Sutton was so proud of his defiance that he once said he “ought to get a Black & Decker commercial out of it.” He did, in due course. He also threatened to sue umpire Doug Harvey and the National League after being cuffed and stuffed on one occasion. Nobody thought to offer Joe Niekro a Maybelline commercial, after the knuckleballer was caught infamously (and hilariously) trying to confiscate an emery board when caught by umpires, but Niekro never contemplated taking it to court, either.
Niekro’s infamous capture came on a day he was struggling on the mound. Bauer’s outing against the A’s Wednesday wasn’t exactly something you’d call lights out—nothing like the near no-hitter he pitched in his first Dodger start—though it wasn’t a terrible outing, either.
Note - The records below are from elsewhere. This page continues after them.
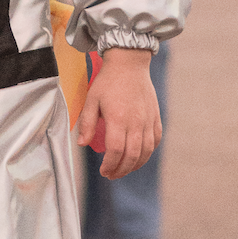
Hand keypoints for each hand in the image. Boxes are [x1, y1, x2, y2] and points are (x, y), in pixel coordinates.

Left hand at [74, 48, 161, 179]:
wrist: (129, 64)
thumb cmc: (108, 81)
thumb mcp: (91, 100)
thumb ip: (87, 123)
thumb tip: (82, 144)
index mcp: (118, 118)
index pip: (115, 150)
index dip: (110, 165)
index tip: (104, 171)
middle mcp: (136, 122)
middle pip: (132, 155)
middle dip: (121, 170)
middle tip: (111, 174)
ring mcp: (148, 120)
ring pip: (146, 152)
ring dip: (135, 165)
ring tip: (124, 169)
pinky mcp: (155, 117)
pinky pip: (155, 141)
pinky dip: (148, 153)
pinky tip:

He threw 110 pitches and only 61 percent were strikes. Of those strikes, 24 were called, thirteen were swinging strikes, and 67 were either fouls or balls put into play. He struck out six, walked four, and surrendered five hits plus two earned runs. He left with a 3-2 lead, two outs, and one on in the seventh after surrendering Matt Chapman’s leadoff home run, leaving Kenley Jansen to surrender the tying run in the ninth and Jimmy Nelson to surrender the winning run in the tenth.
If Bauer’s using any particular blend for a little extra oomph in his repertoire, he may not be as fearworthy as he and others think he looks. He might also have learned the hard way what happens when a suspect pitch is “hit on the dry side,” as the old-timers said about how to hit the spitter.
Remember: In baseball, talent won’t get you as far as skill, and for all its formal illegality and semi-formal outrage (and snickering) throwing a spitter isn’t the easiest skill, either. “For every career it salvages, there is probably another that it helps to ruin,” Boswell once wrote. “For every hanging curve that finds a bleacher grave, there is a spitter with too much spin that floats like a batting practise fastball into the batter’s power zone and disappears.”
If Bauer did try throwing Chapman (ahem) a creamy spitter, Chapman caught the dry side and creamed it over the left center field fence.
So how does Bauer feel about falling under particular scrutiny for sneaky services? He’s a little furious about being leaked when he may not be even close to the only pitcher in the game rubbing up with extra elixir for reasons above and beyond merely getting better grips on the ball. And he’s not necessarily wrong.
When he asks “[W]here are the articles about balls from every other pitcher being taken out of play in literally every other game this season?” he’s not wrong. Being un-shy about speaking out has its downside on the backside of its upside. Rightly, wrongly, the unapologetic controversialist paints his own back with a target.
He wouldn’t be Trevor Bauer if he dummied up, of course. But it’s awful tempting to ponder whether he, too, would think about throwing a ball to the plate with bolts attached to it. Actually—never mind. Bauer already has enough people thinking he needs to return to the lab every other day to have his bolts tightened.